----- LISTED ENTRIES -----

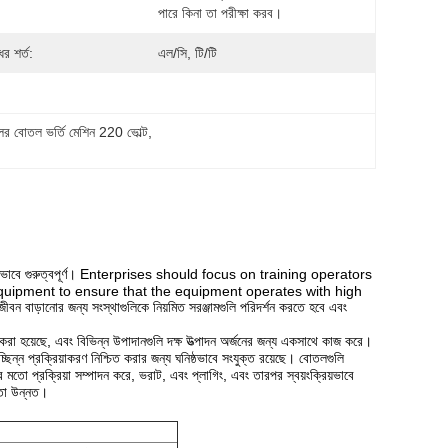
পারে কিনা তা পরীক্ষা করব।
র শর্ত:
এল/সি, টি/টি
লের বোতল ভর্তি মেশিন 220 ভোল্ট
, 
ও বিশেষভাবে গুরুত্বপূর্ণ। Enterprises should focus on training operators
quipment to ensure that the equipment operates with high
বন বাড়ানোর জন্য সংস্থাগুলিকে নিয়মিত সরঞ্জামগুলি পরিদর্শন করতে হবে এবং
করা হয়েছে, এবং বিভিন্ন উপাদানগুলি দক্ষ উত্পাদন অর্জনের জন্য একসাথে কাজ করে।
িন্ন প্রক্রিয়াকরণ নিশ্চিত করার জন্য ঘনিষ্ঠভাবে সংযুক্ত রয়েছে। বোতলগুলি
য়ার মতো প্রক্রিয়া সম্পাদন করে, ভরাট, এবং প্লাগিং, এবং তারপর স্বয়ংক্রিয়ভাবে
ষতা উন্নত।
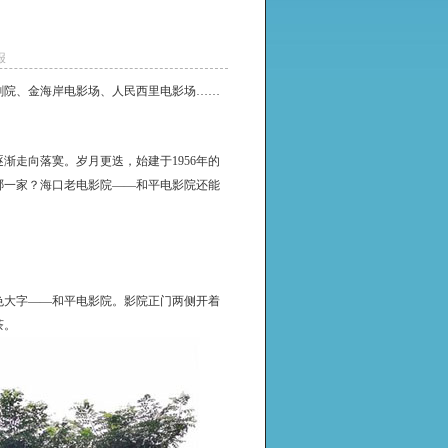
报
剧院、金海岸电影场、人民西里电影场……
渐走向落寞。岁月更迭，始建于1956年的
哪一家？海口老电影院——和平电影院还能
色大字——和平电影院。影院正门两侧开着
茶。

-----
----- LISTED ENTRIES -----

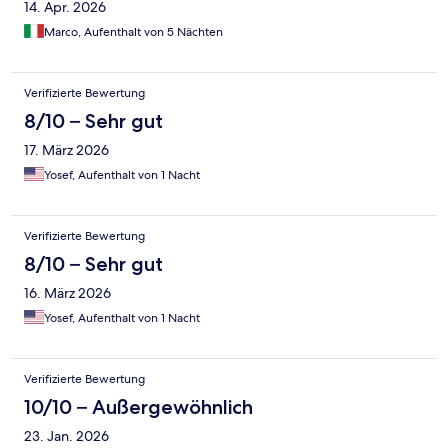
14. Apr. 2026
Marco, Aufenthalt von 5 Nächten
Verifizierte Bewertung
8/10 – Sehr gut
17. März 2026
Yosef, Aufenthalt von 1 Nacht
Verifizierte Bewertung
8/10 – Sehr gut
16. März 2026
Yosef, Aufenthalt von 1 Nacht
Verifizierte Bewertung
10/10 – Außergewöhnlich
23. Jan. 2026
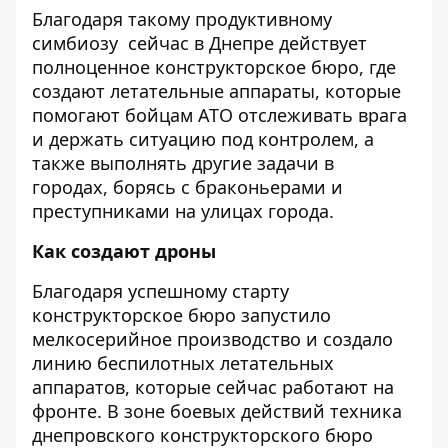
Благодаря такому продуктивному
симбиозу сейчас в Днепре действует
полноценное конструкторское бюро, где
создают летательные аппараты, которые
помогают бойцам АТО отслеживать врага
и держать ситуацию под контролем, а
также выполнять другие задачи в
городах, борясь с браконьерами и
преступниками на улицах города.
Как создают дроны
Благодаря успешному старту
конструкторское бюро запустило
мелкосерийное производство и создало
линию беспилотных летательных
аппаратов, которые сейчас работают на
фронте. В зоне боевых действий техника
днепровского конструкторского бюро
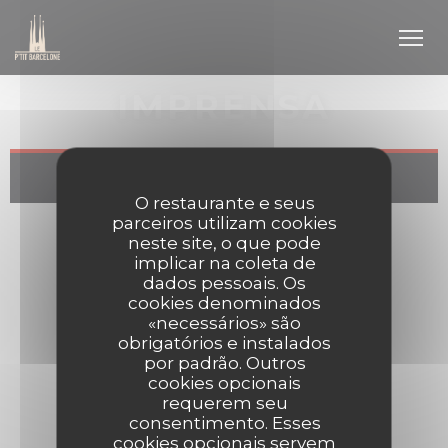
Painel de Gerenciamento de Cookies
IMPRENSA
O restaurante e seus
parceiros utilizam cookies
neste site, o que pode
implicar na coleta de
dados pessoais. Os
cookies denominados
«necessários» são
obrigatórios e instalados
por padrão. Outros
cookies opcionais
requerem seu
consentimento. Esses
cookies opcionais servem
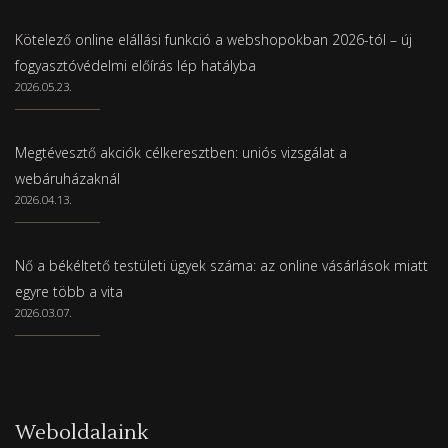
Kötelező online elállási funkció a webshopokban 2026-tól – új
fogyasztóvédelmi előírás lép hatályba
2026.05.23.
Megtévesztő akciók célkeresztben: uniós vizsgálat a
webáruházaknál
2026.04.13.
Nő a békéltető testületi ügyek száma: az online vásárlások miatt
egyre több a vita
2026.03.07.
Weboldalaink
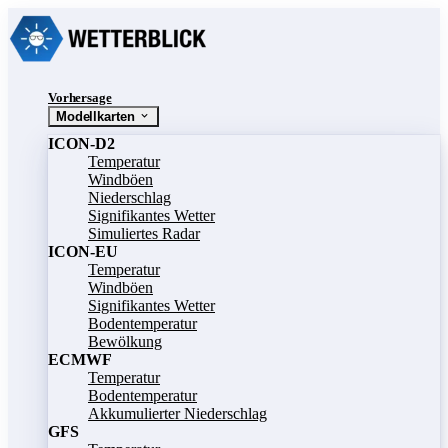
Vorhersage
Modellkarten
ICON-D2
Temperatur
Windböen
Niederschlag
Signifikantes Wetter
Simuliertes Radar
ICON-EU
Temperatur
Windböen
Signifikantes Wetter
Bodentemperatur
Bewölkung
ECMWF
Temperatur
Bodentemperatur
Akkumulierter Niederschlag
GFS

-----

WHAT YOU SHOULD DO >>
Every line of the records above that contains the word "Niederschlag" should be counted, and only the total given.

RESPONSE FOR THIS EXERCISE >>
2